We can now visualize some of the structure within the text. For instance, the word “las” is closely related to “vegas”. The word “san” is related to three other words, all city names: “diego”, “jose”, and “francisco.” The word “happy” is related to several other words, including “hour”, “birthday”, “easter”, “mother’s”, and “friday”. Repeating the same visualization with trigrams reveals the following relationships:

trigram_graph <- trigrams_sample %>%
        filter(n > 20) %>%
        graph_from_data_frame()
set.seed(2021)
ggraph(trigram_graph, layout = "fr") +
        geom_edge_link() +
        geom_node_point() +
        geom_node_text(aes(label = name), vjust = 1, hjust = 1)

We see that “happy” is still associated with “mother’s” but now we also see “valentine’s”, “hump” and “cinco”. “major” is paired with “league” whereas “martin”, “luther”, and “king” run together.

Future plans

The final form of this project will be a Shiny app with a user interface wherein the user may supply a word or phrase and then have the next word predicted, with up to three options given. The predictive model will be based on the Markov chains visualized in the last two graphs. The biggest issue will be computational space. To be useful, the Markov chain should be based on as much of the underlying data as possible. I’ve already run into memory issues while developing this report as I initially attempted to use the full corpus and had to cut my sample down. Computational limits will be even more severe for a web-based app.

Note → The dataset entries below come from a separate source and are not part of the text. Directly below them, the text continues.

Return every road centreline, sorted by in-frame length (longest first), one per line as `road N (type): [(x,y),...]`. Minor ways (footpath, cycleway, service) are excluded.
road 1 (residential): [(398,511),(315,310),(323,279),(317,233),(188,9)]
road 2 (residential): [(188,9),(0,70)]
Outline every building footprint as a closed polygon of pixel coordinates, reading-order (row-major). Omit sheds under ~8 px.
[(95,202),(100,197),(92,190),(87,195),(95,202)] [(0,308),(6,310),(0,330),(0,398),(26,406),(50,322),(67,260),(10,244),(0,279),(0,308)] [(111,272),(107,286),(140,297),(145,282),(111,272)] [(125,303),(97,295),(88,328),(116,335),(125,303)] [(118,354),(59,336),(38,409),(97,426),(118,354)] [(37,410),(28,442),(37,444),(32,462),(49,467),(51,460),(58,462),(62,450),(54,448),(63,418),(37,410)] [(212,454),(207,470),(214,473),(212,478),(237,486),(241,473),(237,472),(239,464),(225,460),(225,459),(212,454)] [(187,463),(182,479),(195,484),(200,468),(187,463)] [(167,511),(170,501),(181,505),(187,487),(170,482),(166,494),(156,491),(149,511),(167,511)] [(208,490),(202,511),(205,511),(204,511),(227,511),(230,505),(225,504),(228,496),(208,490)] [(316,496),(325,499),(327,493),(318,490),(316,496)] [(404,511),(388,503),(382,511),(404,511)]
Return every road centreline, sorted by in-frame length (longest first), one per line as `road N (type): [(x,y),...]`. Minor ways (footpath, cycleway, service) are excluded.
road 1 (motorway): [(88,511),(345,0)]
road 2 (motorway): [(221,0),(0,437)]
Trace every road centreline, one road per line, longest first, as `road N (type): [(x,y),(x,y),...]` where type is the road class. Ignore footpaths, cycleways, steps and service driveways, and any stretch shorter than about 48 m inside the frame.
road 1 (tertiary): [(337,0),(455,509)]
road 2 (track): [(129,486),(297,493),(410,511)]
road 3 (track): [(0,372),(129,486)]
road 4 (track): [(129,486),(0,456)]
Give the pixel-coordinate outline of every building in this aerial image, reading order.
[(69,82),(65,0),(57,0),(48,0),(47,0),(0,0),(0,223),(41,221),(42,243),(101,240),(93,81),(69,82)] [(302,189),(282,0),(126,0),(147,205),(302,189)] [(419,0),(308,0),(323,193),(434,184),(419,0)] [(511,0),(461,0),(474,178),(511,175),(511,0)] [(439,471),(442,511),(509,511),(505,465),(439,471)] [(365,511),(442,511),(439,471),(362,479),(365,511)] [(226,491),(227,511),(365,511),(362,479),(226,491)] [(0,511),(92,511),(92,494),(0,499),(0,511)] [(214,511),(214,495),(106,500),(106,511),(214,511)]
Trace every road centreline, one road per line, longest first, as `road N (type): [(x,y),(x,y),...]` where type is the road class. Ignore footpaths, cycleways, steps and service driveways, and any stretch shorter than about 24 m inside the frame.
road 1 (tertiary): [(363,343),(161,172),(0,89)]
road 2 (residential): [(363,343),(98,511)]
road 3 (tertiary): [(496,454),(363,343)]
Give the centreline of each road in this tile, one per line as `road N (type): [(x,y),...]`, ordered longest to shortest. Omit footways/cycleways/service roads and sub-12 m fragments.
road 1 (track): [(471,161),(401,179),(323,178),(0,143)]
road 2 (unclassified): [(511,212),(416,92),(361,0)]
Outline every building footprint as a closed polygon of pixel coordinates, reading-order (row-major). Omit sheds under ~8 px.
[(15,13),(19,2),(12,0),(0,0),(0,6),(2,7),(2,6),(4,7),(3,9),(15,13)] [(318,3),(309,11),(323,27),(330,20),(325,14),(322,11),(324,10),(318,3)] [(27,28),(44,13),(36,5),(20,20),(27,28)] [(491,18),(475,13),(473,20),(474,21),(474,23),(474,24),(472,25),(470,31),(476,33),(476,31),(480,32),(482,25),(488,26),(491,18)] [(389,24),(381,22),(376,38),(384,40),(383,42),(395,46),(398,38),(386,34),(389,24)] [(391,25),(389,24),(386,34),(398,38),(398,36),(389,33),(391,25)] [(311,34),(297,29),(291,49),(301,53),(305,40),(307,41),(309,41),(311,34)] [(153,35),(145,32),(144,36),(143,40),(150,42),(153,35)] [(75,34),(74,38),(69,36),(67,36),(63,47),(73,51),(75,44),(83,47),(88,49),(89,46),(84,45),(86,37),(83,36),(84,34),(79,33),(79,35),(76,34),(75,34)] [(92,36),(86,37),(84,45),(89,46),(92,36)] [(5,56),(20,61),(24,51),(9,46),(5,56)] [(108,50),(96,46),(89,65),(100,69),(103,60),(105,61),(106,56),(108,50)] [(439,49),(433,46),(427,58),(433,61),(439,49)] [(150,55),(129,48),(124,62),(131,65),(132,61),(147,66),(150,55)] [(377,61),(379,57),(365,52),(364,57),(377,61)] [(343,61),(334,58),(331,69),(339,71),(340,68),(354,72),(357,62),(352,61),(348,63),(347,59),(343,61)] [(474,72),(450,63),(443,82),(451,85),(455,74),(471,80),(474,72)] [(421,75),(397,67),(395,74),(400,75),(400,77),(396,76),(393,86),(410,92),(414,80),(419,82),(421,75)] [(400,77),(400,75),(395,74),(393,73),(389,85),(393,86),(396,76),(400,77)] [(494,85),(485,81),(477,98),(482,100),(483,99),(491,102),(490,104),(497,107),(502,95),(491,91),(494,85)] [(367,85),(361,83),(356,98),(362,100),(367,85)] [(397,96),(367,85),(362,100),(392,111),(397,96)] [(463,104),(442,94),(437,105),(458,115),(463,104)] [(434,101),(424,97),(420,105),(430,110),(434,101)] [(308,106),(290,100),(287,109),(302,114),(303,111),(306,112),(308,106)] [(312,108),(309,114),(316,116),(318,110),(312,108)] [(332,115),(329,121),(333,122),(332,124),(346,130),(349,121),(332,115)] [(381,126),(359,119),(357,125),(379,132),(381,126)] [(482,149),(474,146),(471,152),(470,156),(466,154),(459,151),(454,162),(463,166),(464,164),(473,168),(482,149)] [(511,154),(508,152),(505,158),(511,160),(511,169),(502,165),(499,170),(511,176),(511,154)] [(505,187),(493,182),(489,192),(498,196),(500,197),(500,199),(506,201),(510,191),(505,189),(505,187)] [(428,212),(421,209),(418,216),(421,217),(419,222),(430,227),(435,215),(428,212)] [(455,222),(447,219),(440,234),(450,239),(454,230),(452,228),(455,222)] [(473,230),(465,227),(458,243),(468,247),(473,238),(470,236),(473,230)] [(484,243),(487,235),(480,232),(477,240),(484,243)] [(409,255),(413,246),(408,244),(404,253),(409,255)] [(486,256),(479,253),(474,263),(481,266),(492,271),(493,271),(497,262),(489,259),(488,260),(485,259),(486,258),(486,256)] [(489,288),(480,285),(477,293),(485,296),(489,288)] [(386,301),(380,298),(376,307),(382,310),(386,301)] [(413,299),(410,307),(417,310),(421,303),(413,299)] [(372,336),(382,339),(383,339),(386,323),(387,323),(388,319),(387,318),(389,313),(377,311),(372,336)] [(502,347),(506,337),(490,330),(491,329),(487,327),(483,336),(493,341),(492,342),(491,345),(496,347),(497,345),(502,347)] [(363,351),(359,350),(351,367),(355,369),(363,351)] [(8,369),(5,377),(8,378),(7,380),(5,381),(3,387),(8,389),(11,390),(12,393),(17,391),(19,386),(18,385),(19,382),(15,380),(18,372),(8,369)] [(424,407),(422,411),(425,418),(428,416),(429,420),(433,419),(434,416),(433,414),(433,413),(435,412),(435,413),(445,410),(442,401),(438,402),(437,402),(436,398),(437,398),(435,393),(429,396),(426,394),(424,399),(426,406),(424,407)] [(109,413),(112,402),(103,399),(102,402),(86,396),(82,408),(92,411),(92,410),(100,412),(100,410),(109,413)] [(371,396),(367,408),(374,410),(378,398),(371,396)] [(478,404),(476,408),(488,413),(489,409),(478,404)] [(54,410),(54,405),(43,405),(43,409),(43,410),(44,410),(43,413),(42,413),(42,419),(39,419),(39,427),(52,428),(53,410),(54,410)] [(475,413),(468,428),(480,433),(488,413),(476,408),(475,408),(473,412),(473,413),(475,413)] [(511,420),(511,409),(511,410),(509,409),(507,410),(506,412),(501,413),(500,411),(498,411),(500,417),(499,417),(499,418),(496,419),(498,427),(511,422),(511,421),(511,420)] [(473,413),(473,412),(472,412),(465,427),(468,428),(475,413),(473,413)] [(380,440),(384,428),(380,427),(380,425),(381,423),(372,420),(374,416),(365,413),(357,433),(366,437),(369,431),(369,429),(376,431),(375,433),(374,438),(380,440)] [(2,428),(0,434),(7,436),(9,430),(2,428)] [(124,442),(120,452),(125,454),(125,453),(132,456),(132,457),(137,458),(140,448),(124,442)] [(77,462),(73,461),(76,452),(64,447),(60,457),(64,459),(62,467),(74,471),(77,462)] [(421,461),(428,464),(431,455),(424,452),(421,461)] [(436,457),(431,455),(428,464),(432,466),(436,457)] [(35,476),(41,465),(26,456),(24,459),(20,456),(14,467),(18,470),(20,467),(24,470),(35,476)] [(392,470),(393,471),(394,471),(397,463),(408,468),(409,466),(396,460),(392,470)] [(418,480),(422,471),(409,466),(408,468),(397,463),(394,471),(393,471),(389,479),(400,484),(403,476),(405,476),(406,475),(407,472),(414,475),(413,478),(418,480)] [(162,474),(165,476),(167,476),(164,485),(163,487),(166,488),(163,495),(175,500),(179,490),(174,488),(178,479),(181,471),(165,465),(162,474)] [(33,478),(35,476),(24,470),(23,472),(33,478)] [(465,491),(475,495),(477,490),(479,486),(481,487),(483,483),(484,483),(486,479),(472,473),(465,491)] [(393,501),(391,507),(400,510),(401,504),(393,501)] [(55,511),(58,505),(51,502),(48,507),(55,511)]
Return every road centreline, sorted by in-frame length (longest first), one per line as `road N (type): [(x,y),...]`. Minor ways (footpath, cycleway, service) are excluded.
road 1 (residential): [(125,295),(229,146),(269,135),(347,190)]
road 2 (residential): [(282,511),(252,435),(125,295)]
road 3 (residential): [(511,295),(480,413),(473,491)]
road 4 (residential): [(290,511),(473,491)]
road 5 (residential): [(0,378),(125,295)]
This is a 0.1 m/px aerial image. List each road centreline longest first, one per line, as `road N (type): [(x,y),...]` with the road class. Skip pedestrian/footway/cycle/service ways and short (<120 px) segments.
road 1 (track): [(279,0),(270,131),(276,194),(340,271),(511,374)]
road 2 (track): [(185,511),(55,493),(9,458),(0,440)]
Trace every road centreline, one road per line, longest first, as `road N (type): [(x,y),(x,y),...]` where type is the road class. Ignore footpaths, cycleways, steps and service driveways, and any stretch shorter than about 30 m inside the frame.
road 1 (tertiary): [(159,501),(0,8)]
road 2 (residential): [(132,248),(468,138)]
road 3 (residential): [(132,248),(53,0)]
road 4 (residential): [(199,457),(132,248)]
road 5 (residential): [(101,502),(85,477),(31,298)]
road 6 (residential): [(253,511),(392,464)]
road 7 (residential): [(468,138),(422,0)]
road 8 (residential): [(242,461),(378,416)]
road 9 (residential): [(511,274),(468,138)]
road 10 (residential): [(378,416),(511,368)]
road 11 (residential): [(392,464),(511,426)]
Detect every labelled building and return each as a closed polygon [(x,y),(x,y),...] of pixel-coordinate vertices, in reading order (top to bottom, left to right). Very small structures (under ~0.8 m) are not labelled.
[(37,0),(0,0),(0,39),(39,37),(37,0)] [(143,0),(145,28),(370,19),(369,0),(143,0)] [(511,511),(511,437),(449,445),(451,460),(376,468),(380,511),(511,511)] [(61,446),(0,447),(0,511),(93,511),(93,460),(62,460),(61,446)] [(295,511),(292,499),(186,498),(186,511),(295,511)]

The strategy I am inclined to use will be to use trigrams or even larger n-grams as the basis of my model. As the size of the n-gram increased, the number of such n-grams decreased, making it much easier to search and visualize the data while also taking up less memory. Trigrams also did not appear to sacrifice much accuracy.